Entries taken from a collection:
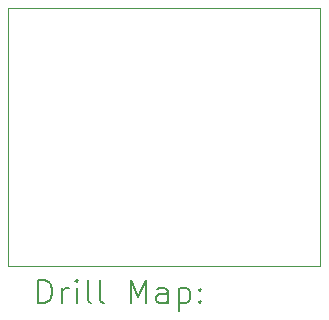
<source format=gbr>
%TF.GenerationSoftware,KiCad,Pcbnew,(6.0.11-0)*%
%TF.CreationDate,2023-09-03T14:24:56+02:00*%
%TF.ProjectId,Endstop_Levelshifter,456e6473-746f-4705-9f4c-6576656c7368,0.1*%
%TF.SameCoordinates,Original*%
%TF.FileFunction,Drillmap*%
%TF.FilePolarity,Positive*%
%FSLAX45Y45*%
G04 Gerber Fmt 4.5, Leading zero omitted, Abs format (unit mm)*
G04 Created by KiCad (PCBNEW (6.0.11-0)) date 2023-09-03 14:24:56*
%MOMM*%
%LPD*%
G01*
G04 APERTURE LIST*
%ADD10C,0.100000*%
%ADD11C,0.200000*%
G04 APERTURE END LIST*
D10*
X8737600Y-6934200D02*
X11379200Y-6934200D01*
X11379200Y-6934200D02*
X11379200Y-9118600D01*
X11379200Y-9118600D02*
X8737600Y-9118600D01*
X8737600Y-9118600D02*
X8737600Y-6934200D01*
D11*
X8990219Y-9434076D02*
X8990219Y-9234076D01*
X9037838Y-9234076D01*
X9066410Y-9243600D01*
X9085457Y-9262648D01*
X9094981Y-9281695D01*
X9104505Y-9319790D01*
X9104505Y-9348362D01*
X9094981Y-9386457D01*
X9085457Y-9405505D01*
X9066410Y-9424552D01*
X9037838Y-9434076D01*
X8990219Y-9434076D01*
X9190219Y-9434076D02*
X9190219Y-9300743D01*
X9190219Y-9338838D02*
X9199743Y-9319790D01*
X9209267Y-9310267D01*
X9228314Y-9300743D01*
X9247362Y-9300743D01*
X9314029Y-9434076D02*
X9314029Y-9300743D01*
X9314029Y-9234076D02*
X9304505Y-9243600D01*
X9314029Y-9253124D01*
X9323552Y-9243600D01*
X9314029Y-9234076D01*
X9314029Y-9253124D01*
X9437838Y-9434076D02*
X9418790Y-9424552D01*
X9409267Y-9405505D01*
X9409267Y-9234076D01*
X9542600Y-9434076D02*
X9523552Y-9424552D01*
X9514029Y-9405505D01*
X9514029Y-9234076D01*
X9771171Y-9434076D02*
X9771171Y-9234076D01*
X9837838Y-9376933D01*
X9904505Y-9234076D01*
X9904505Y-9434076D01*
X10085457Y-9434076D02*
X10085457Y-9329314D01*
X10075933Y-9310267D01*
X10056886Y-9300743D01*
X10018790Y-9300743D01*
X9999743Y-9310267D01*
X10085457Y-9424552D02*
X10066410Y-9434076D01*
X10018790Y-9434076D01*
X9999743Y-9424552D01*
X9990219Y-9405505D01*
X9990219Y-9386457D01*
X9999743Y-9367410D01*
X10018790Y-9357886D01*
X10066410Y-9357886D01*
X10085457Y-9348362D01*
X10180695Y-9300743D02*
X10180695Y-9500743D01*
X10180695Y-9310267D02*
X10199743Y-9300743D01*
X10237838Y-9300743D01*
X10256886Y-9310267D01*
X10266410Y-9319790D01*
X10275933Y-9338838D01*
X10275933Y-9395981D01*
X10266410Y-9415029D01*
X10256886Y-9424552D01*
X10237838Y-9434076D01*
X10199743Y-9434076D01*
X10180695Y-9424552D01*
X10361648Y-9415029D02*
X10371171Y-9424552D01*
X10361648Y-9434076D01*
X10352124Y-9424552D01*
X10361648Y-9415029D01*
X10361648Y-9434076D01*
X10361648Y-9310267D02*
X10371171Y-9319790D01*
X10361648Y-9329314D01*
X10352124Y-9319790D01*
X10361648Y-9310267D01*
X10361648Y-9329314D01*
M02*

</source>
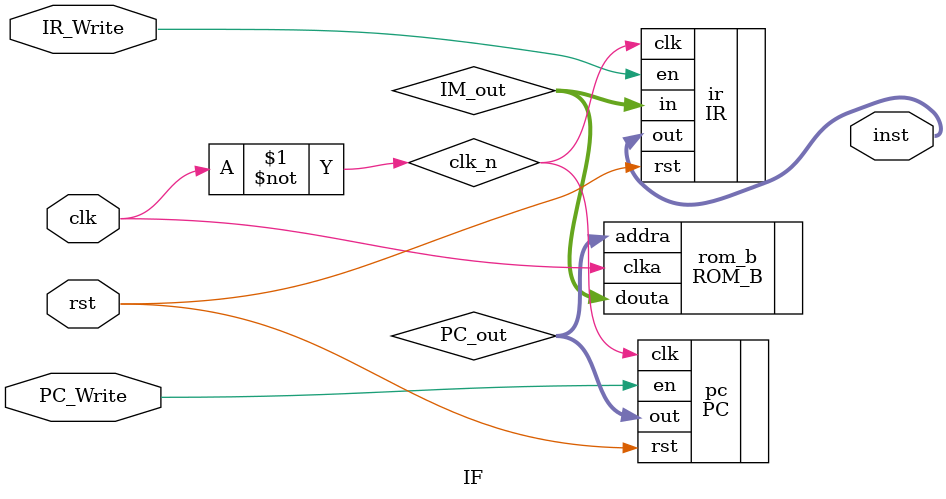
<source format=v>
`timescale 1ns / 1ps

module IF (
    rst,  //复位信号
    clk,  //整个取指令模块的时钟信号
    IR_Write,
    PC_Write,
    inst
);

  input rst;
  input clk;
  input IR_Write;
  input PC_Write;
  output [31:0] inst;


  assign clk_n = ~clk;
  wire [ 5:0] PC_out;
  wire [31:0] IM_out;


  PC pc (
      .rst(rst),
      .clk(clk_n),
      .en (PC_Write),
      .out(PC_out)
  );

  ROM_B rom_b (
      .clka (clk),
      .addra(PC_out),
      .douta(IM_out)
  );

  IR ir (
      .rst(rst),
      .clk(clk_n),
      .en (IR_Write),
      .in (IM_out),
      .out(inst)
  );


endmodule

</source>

- WHAT IS NEEDED -
Taking the lines above, repeat exactly those from the line that contains "X10075933Y-9310267D01*" through the line that contains "X10237838Y-9434076D01*", and both of those lines as well. Include nothing else.

- PROBLEM SOLUTION -
X10075933Y-9310267D01*
X10056886Y-9300743D01*
X10018790Y-9300743D01*
X9999743Y-9310267D01*
X10085457Y-9424552D02*
X10066410Y-9434076D01*
X10018790Y-9434076D01*
X9999743Y-9424552D01*
X9990219Y-9405505D01*
X9990219Y-9386457D01*
X9999743Y-9367410D01*
X10018790Y-9357886D01*
X10066410Y-9357886D01*
X10085457Y-9348362D01*
X10180695Y-9300743D02*
X10180695Y-9500743D01*
X10180695Y-9310267D02*
X10199743Y-9300743D01*
X10237838Y-9300743D01*
X10256886Y-9310267D01*
X10266410Y-9319790D01*
X10275933Y-9338838D01*
X10275933Y-9395981D01*
X10266410Y-9415029D01*
X10256886Y-9424552D01*
X10237838Y-9434076D01*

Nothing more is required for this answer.